Petition for provisional disposition pertaining to a demand an injunction against the issuance of new shares

On July 14, 2021, Freesia Macross filed a petition with the Nagoya District Court for provisional disposition prohibiting the issuance of new shares (i.e., issuance of new shares as the consideration of acquisition of the stock acquisition rights issued as the activation of countermeasures based on the pre-warning takeover defense measure, etc.). On July 27, 2021, the Nagoya District Court notified the Company that Freesia Macross had withdrawn its petition for provisional disposition prohibiting the Company from issuing new shares.

【Course of TOB and Legal Proceedings】


In addition to the above mentioned Tender Offer and legal proceedings in relation to the activation of the countermeasures by the Company, Freesia Macross filed lawsuits in connection with “Proposal No. 4: Continuation of countermeasures to large-scale purchases of the company’s shares (takeover defense measures)” approved by a majority of the votes cast at the 69th Ordinary General Meeting of Shareholders of the Company held on June 24, 2020. Below is a summary of the course of the lawsuits.

Action seeking revocation of a shareholders resolution

At the 69th Ordinary General Meeting of Shareholders held on June 24, 2020, the Company resolved to approve “Proposal No. 4: Continuation of countermeasures to large-scale purchases of the company’s shares (takeover defense measures).” On September 23, 2020, Freesia Macross, a shareholder of the Company, filed a lawsuit seeking revocation of this resolution, claiming that the method of resolution was in violation of the law. The Company prevailed in the first, second, and final appellate instances, and the judgment became final. 

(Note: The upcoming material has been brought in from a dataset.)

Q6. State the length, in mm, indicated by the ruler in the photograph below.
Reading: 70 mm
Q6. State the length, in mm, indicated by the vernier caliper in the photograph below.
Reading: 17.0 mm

Action seeking declaratory judgment of the invalidity of a shareholders resolution

On February 10, 2021, Freesia Macross filed a lawsuit with the Nagoya District Court seeking declaratory judgment of the invalidity of the resolution approving “Proposal No. 4: Continuation of countermeasures to large-scale purchases of the company’s shares (takeover defense measures)” that had been adopted at the 69th Ordinary General Meeting of Shareholders of the Company held on June 24, 2020, claiming that the content of the resolution was invalid for being in violation of the law. After the Company prevailed in the first, second and final appellate instances, the judgment became final.